Water Damage, Mildew, and Other Winter Hazards
Apart from road salts and moths, the biggest wardrobe danger of winter is its natural tendency to be wet.
Winter clothes get wetter than summer clothes, typically speaking — there’s snow and ice melt from the ground, frequent precipitation from the sky, and sweat from wearing layers of heavy clothing. The end result is clothes that spend a lot of time being damp.
Damp has two main dangers: it can damage the shape of the clothing, and it can encourage mold and mildew growth.
Mold and Mildew
Tiny organisms that grow in damp places — and there are a whole host of them — aren’t always noticeable, but can have serious respiratory effects on human beings.

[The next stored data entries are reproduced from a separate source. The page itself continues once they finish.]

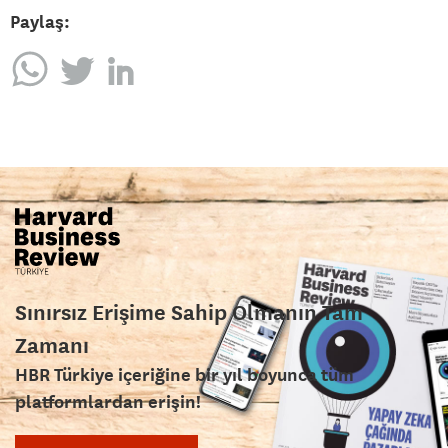
Paylaş:
Sınırsız Erişime Sahip Olmanın Tam
Zamanı
HBR Türkiye içeriğine bir yıl boyunca tüm
platformlardan erişin!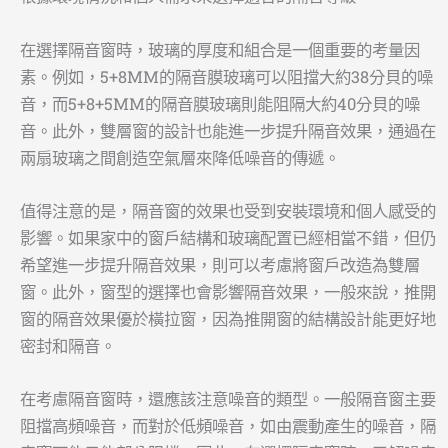
在選擇隔音窗時，玻璃的厚度和組合是一個重要的考量因
素。例如，5+8MM的隔音膜玻璃可以阻擋大約38分貝的噪
音，而5+8+5MM的隔音膜玻璃則能阻隔大約40分貝的噪
音。此外，雙層窗的設計也能進一步提升隔音效果，通過在
兩扇玻璃之間創造空氣層來降低噪音的傳遞。
值得注意的是，隔音窗的效果也受到安裝環境和個人感受的
影響。如果家中的窗戶結構和玻璃配置已經相當不錯，但仍
希望進一步提升隔音效果，則可以考慮將窗戶改造為雙層
窗。此外，窗型的選擇也會影響隔音效果，一般來說，推開
窗的隔音效果優於橫拉窗，因為推開窗的結構設計能更好地
密封和隔音。
在考慮隔音窗時，還應該注意噪音的類型。一般隔音窗主要
阻擋高頻噪音，而對於低頻噪音，如由震動產生的噪音，隔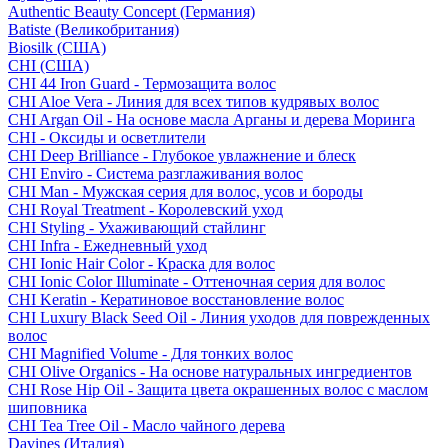
Authentic Beauty Concept (Германия)
Batiste (Великобритания)
Biosilk (США)
CHI (США)
CHI 44 Iron Guard - Термозащита волос
CHI Aloe Vera - Линия для всех типов кудрявых волос
CHI Argan Oil - На основе масла Арганы и дерева Моринга
CHI - Оксиды и осветлители
CHI Deep Brilliance - Глубокое увлажнение и блеск
CHI Enviro - Система разглаживания волос
CHI Man - Мужская серия для волос, усов и бороды
CHI Royal Treatment - Королевский уход
CHI Styling - Ухаживающий стайлинг
CHI Infra - Ежедневный уход
CHI Ionic Hair Color - Краска для волос
CHI Ionic Color Illuminate - Оттеночная серия для волос
CHI Keratin - Кератиновое восстановление волос
CHI Luxury Black Seed Oil - Линия уходов для поврежденных
волос
CHI Magnified Volume - Для тонких волос
CHI Olive Organics - На основе натуральных ингредиентов
CHI Rose Hip Oil - Защита цвета окрашенных волос с маслом
шиповника
CHI Tea Tree Oil - Масло чайного дерева
Davines (Италия)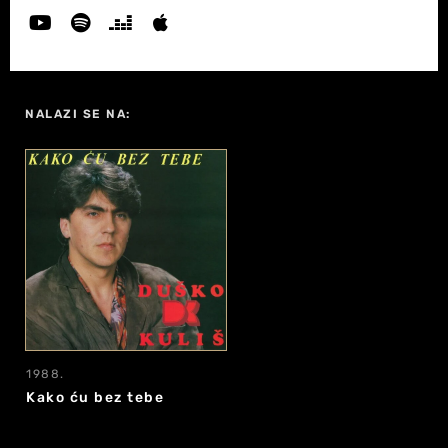
NALAZI SE NA:
1988.
Kako ću bez tebe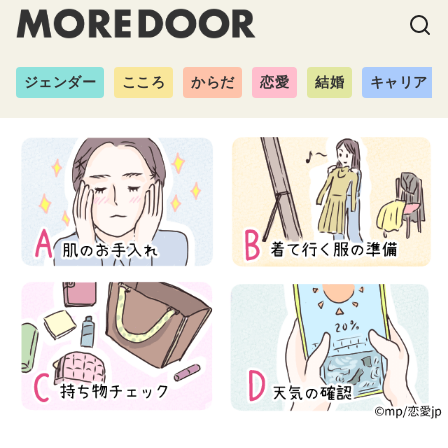
ジェンダー
こころ
からだ
恋愛
結婚
キャリア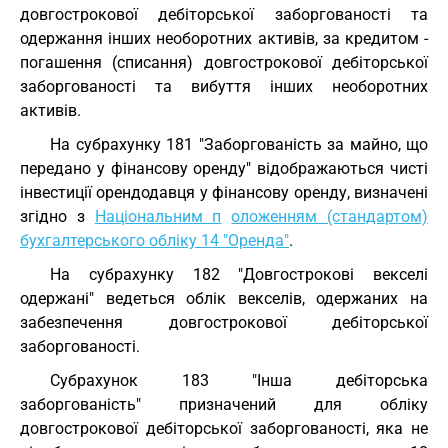
довгострокової дебіторської заборгованості та
одержання інших необоротних активів, за кредитом -
погашення (списання) довгострокової дебіторської
заборгованості та вибуття інших необоротних
активів.
На субрахунку 181 "Заборгованість за майно, що
передано у фінансову оренду" відображаються чисті
інвестиції орендодавця у фінансову оренду, визначені
згідно з
Національним п
оложенням (стандартом)
бухгалтерського обліку 14 "Оренда"
.
На субрахунку 182 "Довгострокові векселі
одержані" ведеться облік векселів, одержаних на
забезпечення довгострокової дебіторської
заборгованості.
Субрахунок 183 "Інша дебіторська
заборгованість" призначений для обліку
довгострокової дебіторської заборгованості, яка не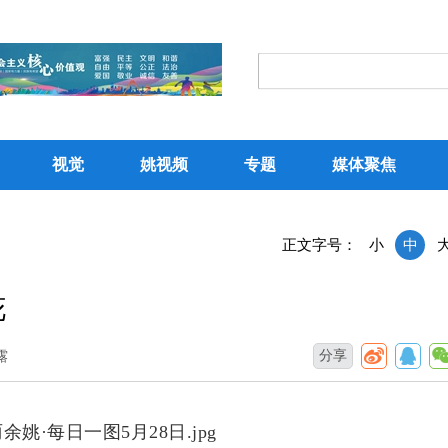
视觉
姚视频
专题
媒体聚焦
正文字号：
小
中
花
分享
露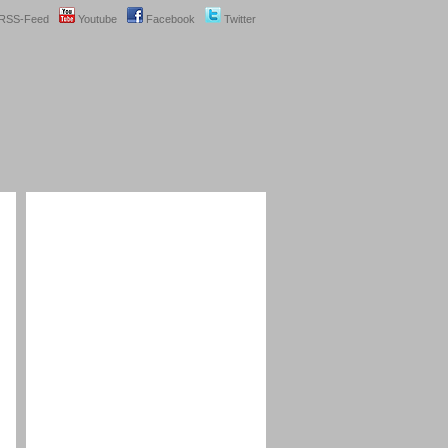
RSS-Feed
Youtube
Facebook
Twitter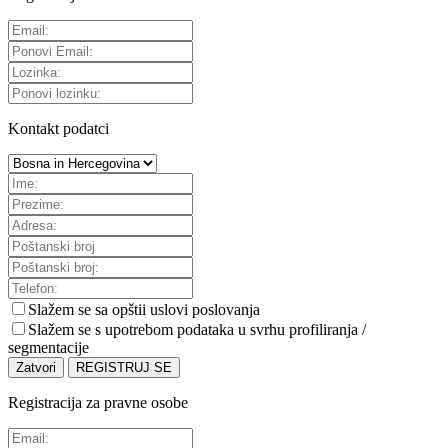
Kontakt podatci
Slažem se sa
opštii uslovi poslovanja
Slažem se s upotrebom podataka u svrhu profiliranja /
segmentacije
Zatvori
REGISTRUJ SE
Registracija za pravne osobe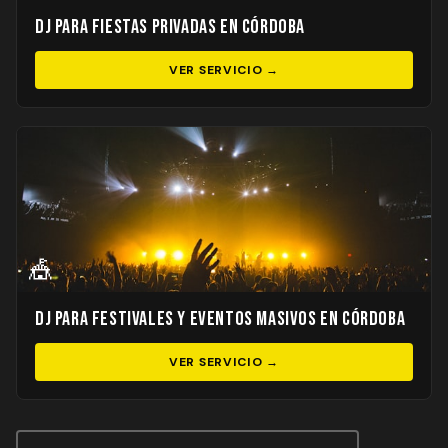
DJ para Fiestas Privadas en Córdoba
VER SERVICIO →
🎪
DJ para Festivales y Eventos Masivos en Córdoba
VER SERVICIO →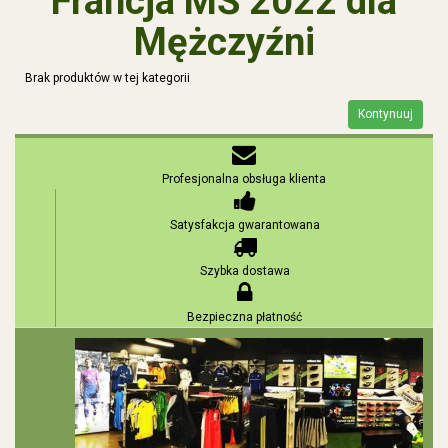
Francja MŚ 2022 dla
Mężczyźni
Brak produktów w tej kategorii
Kontynuuj
Profesjonalna obsługa klienta
Satysfakcja gwarantowana
Szybka dostawa
Bezpieczna płatność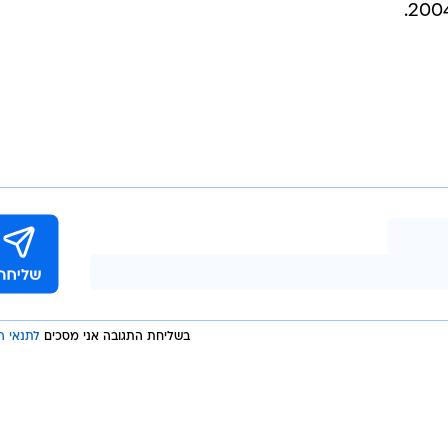
בשליחת התגובה אני מסכים
לתנאי ה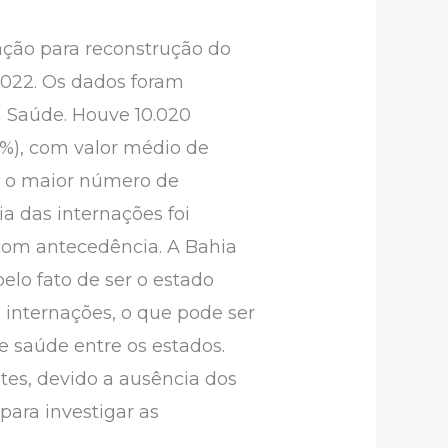
ação para reconstrução do
2022. Os dados foram
da Saúde. Houve 10.020
7%), com valor médio de
m o maior número de
ia das internações foi
 com antecedência. A Bahia
elo fato de ser o estado
 internações, o que pode ser
e saúde entre os estados.
ntes, devido a ausência dos
para investigar as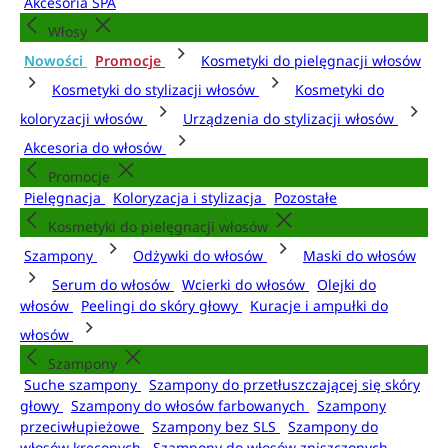
Akcesoria SPA
Włosy
Nowości
Promocje
Kosmetyki do pielęgnacji włosów
Kosmetyki do stylizacji włosów
Kosmetyki do
koloryzacji włosów
Urządzenia do stylizacji włosów
Akcesoria do włosów
Promocje
Pielęgnacja
Koloryzacja i stylizacja
Pozostałe
Kosmetyki do pielęgnacji włosów
Szampony
Odżywki do włosów
Maski do włosów
Serum do włosów
Wcierki do włosów
Olejki do
włosów
Peelingi do skóry głowy
Kuracje i ampułki do
włosów
Szampony
Suche szampony
Szampony do przetłuszczającej się skóry
głowy
Szampony do włosów farbowanych
Szampony
przeciwłupieżowe
Szampony bez SLS
Szampony do
włosów kręconych
Szampony do włosów zniszczonych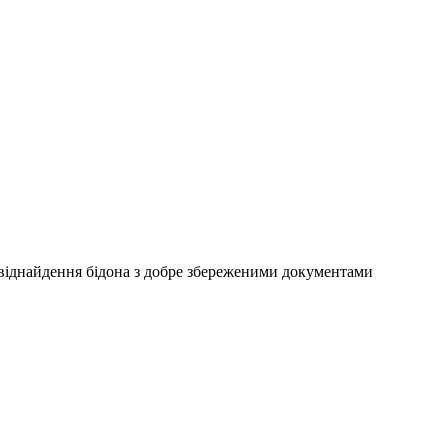
о віднайдення бідона з добре збереженими документами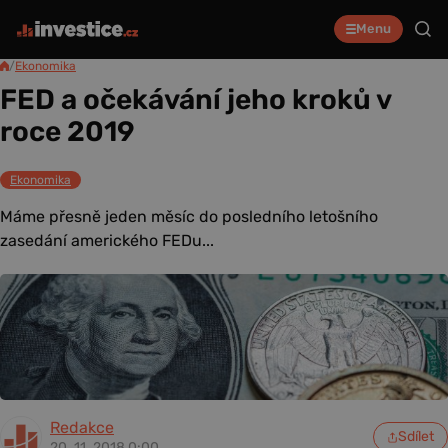
Menu
/
Ekonomika
FED a očekávání jeho kroků v
roce 2019
Ekonomika
Máme přesně jeden měsíc do posledního letošního
zasedání amerického FEDu...
Redakce
Sdílet
20. 11. 2018 0:00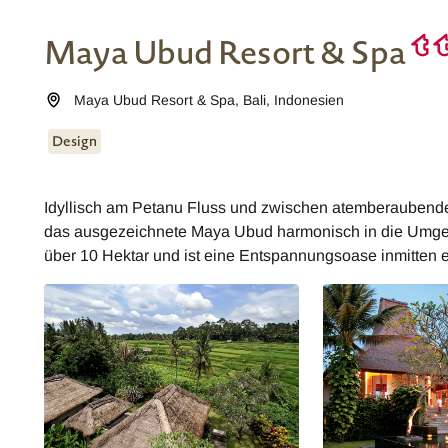
Maya Ubud Resort & Spa
Maya Ubud Resort & Spa
,
Bali
,
Indonesien
Design
Idyllisch am Petanu Fluss und zwischen atemberaubenden
das ausgezeichnete Maya Ubud harmonisch in die Umgebu
über 10 Hektar und ist eine Entspannungsoase inmitten e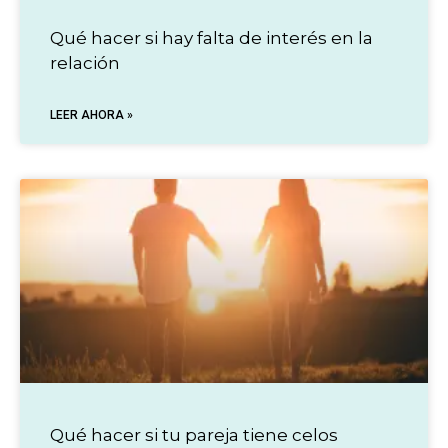
Qué hacer si hay falta de interés en la
relación
LEER AHORA »
Qué hacer si tu pareja tiene celos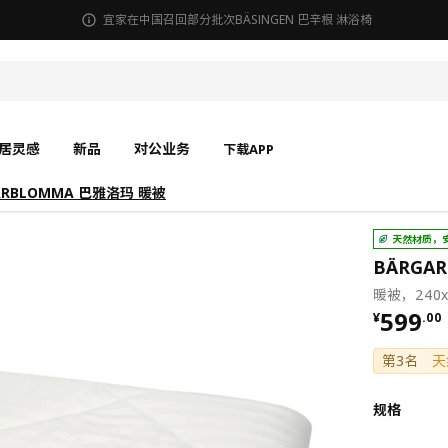
宜家在中国召回部分批次BÄSINGEN 巴辛根 淋浴椅
居灵感
新品
对公业务
下载APP
ARBLOMMA 巴雅洛玛 暖被
天然材质，
BÄRGA
暖被，240x
¥ 599.
599
¥
.
00
第3名
天
规格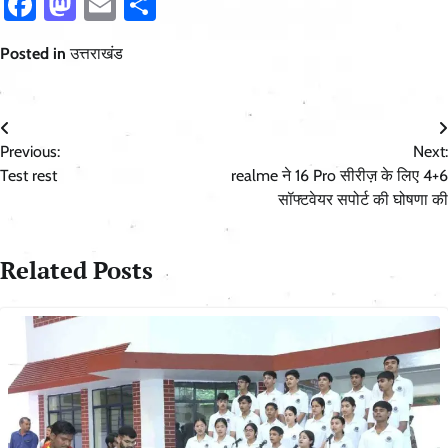
Facebook
Mastodon
Email
Share
Posted in
उत्तराखंड
Post
Previous:
Next:
navigation
Test rest
realme ने 16 Pro सीरीज़ के लिए 4+6
सॉफ्टवेयर सपोर्ट की घोषणा की
Related Posts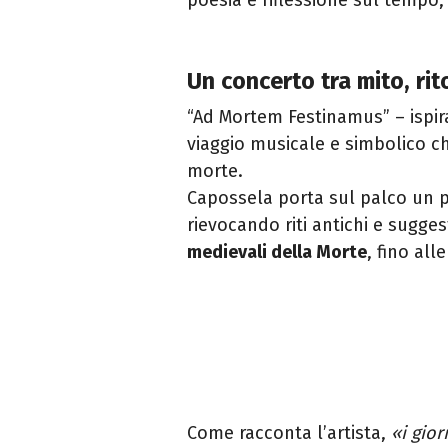
Un concerto tra mito, rit
“Ad Mortem Festinamus” – ispir
viaggio musicale e simbolico che
morte.
Capossela porta sul palco un p
rievocando riti antichi e sugges
medievali della Morte
, fino all
Come racconta l’artista,
«i gior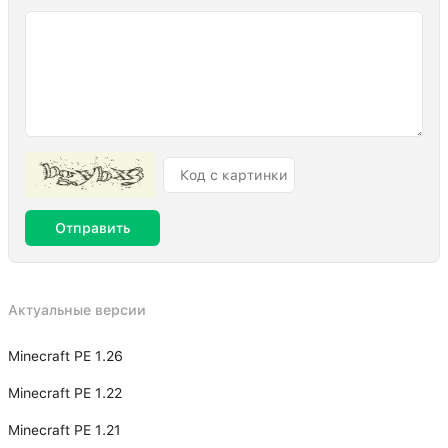
Отправить
Актуальные версии
Minecraft PE 1.26
Minecraft PE 1.22
Minecraft PE 1.21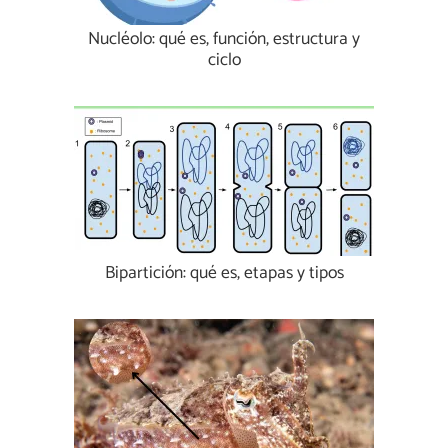
Nucléolo: qué es, función, estructura y
ciclo
Bipartición: qué es, etapas y tipos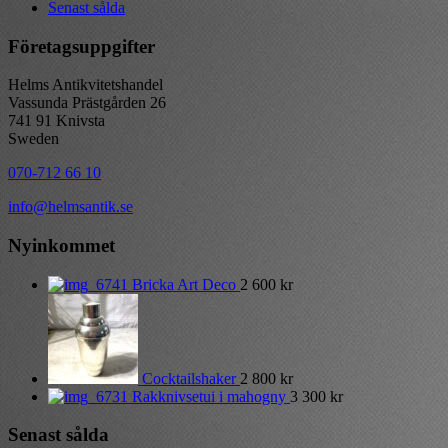
Senast sålda
Företagsuppgifter
Helms Antikvitetshandel
Vassunda Prästgården 26
741 91 Knivsta
Sweden
070-712 66 10
info@helmsantik.se
Nyinkommet
Bricka Art Deco
2 600
kr
Cocktailshaker
2 800
kr
Rakknivsetui i mahogny
3 300
kr
Senast sålda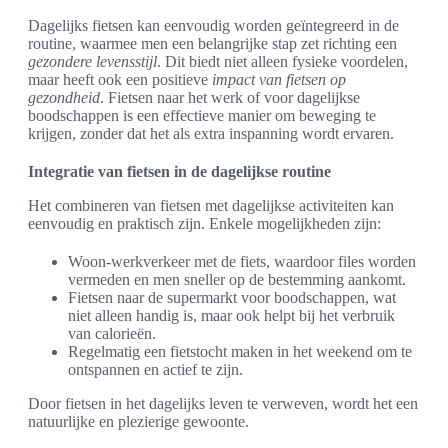
Dagelijks fietsen kan eenvoudig worden geïntegreerd in de
routine, waarmee men een belangrijke stap zet richting een
gezondere levensstijl
. Dit biedt niet alleen fysieke voordelen,
maar heeft ook een positieve
impact van fietsen op
gezondheid
. Fietsen naar het werk of voor dagelijkse
boodschappen is een effectieve manier om beweging te
krijgen, zonder dat het als extra inspanning wordt ervaren.
Integratie van fietsen in de dagelijkse routine
Het combineren van fietsen met dagelijkse activiteiten kan
eenvoudig en praktisch zijn. Enkele mogelijkheden zijn:
Woon-werkverkeer met de fiets, waardoor files worden
vermeden en men sneller op de bestemming aankomt.
Fietsen naar de supermarkt voor boodschappen, wat
niet alleen handig is, maar ook helpt bij het verbruik
van calorieën.
Regelmatig een fietstocht maken in het weekend om te
ontspannen en actief te zijn.
Door fietsen in het dagelijks leven te verweven, wordt het een
natuurlijke en plezierige gewoonte.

Mold spores are a very common allergen, and can thrive in winter, especially on underlayers that are protected from cold even when worn outside.
To avoid mildew and mold growth, make sure your clothes are being washed regularly and thoroughly dried before storage. Slightly damp T-shirts or underwear in a warm, enclosed drawer are an excellent breeding ground for common molds.
Anything that has a slightly “stuffy” odor to it has probably started developing mold or mildew. Send it through the washer to deal with the smell, and the dryer on a “hot” cycle to thoroughly kill any living spores. Wool clothing can be dry cleaned for the same effect.
Storing Wet Clothing
Wet suits, jackets, and trousers made of wool can’t be dried in most conventional dryers, meaning they have to be air-dried if you take them off damp.
The big danger there is that wool loses its elasticity when wet. It’s very easy to distort a wool garment when its wet. Creases will become permanent, and stretching stays in place after the garment dries. Unfortunately, direct heat will also damage the wool, breaking the fibers and turning the whole garment brittle.
Therefore, the best way to dry wool is with a lot of patience and a little flat space:
· Lay the garment flat on a soft surface like a bed or covered ironing board.
· Carefully tug the edges out to smooth any creases
· Let the garment thoroughly air-dry before folding or hanging
If you must hang a wool jacket while wet, make sure to use a thick wooden hangar with a natural shoulder-shaped curve, rather than an angular wire hangar. The jacket may still stretch slightly downward, due to the tug of its own weight, but at least the shoulders won’t distort.